** Data records follows **
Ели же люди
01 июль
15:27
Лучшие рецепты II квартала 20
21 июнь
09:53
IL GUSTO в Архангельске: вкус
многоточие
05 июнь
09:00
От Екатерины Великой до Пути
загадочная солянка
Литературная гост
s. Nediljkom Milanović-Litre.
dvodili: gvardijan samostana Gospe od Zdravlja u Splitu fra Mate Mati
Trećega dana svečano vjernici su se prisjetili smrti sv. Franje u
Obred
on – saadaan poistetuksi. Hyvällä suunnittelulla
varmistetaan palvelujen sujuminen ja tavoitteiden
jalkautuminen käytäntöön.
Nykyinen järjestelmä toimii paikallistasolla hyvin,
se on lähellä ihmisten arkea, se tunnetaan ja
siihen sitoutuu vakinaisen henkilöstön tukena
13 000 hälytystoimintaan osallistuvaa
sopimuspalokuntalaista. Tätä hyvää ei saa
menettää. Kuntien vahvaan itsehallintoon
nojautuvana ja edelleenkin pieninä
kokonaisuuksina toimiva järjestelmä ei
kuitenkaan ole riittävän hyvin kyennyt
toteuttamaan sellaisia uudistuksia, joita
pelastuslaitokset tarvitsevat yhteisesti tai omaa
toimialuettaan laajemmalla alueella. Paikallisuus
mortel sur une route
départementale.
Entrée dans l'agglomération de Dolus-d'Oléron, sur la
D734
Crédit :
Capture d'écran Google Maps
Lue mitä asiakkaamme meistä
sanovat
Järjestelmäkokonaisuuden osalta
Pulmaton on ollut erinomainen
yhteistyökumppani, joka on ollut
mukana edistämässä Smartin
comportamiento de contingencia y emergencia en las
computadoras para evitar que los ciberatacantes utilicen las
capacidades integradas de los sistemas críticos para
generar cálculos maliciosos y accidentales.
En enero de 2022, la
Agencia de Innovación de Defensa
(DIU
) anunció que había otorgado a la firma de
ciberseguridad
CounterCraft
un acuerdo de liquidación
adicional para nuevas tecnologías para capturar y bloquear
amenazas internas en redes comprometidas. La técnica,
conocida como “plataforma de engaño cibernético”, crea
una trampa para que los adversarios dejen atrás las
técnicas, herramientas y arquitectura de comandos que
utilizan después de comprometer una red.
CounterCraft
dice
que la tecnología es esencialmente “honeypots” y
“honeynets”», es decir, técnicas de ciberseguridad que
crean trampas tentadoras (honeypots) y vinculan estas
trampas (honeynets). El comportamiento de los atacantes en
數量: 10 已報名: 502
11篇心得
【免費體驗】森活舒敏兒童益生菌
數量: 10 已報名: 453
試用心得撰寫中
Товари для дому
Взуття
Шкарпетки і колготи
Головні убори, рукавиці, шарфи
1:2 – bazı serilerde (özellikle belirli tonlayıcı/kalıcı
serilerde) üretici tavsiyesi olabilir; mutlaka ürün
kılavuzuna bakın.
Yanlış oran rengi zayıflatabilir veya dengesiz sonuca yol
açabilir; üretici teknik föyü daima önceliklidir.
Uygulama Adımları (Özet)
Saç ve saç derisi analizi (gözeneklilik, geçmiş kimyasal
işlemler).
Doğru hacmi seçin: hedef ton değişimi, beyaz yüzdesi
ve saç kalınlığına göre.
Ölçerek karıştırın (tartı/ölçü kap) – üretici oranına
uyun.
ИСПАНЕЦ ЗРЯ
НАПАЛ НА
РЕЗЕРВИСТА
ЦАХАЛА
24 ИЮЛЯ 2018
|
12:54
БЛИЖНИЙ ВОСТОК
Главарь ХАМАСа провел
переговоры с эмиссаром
** End of Data records **
Give all of the lines above again, exactly as they are.

Ели же люди
01 июль
15:27
Лучшие рецепты II квартала 20
21 июнь
09:53
IL GUSTO в Архангельске: вкус
многоточие
05 июнь
09:00
От Екатерины Великой до Пути
загадочная солянка
Литературная гост
s. Nediljkom Milanović-Litre.
dvodili: gvardijan samostana Gospe od Zdravlja u Splitu fra Mate Mati
Trećega dana svečano vjernici su se prisjetili smrti sv. Franje u
Obred
on – saadaan poistetuksi. Hyvällä suunnittelulla
varmistetaan palvelujen sujuminen ja tavoitteiden
jalkautuminen käytäntöön.
Nykyinen järjestelmä toimii paikallistasolla hyvin,
se on lähellä ihmisten arkea, se tunnetaan ja
siihen sitoutuu vakinaisen henkilöstön tukena
13 000 hälytystoimintaan osallistuvaa
sopimuspalokuntalaista. Tätä hyvää ei saa
menettää. Kuntien vahvaan itsehallintoon
nojautuvana ja edelleenkin pieninä
kokonaisuuksina toimiva järjestelmä ei
kuitenkaan ole riittävän hyvin kyennyt
toteuttamaan sellaisia uudistuksia, joita
pelastuslaitokset tarvitsevat yhteisesti tai omaa
toimialuettaan laajemmalla alueella. Paikallisuus
mortel sur une route
départementale.
Entrée dans l'agglomération de Dolus-d'Oléron, sur la
D734
Crédit :
Capture d'écran Google Maps
Lue mitä asiakkaamme meistä
sanovat
Järjestelmäkokonaisuuden osalta
Pulmaton on ollut erinomainen
yhteistyökumppani, joka on ollut
mukana edistämässä Smartin
comportamiento de contingencia y emergencia en las
computadoras para evitar que los ciberatacantes utilicen las
capacidades integradas de los sistemas críticos para
generar cálculos maliciosos y accidentales.
En enero de 2022, la
Agencia de Innovación de Defensa
(DIU
) anunció que había otorgado a la firma de
ciberseguridad
CounterCraft
un acuerdo de liquidación
adicional para nuevas tecnologías para capturar y bloquear
amenazas internas en redes comprometidas. La técnica,
conocida como “plataforma de engaño cibernético”, crea
una trampa para que los adversarios dejen atrás las
técnicas, herramientas y arquitectura de comandos que
utilizan después de comprometer una red.
CounterCraft
dice
que la tecnología es esencialmente “honeypots” y
“honeynets”», es decir, técnicas de ciberseguridad que
crean trampas tentadoras (honeypots) y vinculan estas
trampas (honeynets). El comportamiento de los atacantes en
數量: 10 已報名: 502
11篇心得
【免費體驗】森活舒敏兒童益生菌
數量: 10 已報名: 453
試用心得撰寫中
Товари для дому
Взуття
Шкарпетки і колготи
Головні убори, рукавиці, шарфи
1:2 – bazı serilerde (özellikle belirli tonlayıcı/kalıcı
serilerde) üretici tavsiyesi olabilir; mutlaka ürün
kılavuzuna bakın.
Yanlış oran rengi zayıflatabilir veya dengesiz sonuca yol
açabilir; üretici teknik föyü daima önceliklidir.
Uygulama Adımları (Özet)
Saç ve saç derisi analizi (gözeneklilik, geçmiş kimyasal
işlemler).
Doğru hacmi seçin: hedef ton değişimi, beyaz yüzdesi
ve saç kalınlığına göre.
Ölçerek karıştırın (tartı/ölçü kap) – üretici oranına
uyun.
ИСПАНЕЦ ЗРЯ
НАПАЛ НА
РЕЗЕРВИСТА
ЦАХАЛА
24 ИЮЛЯ 2018
|
12:54
БЛИЖНИЙ ВОСТОК
Главарь ХАМАСа провел
переговоры с эмиссаром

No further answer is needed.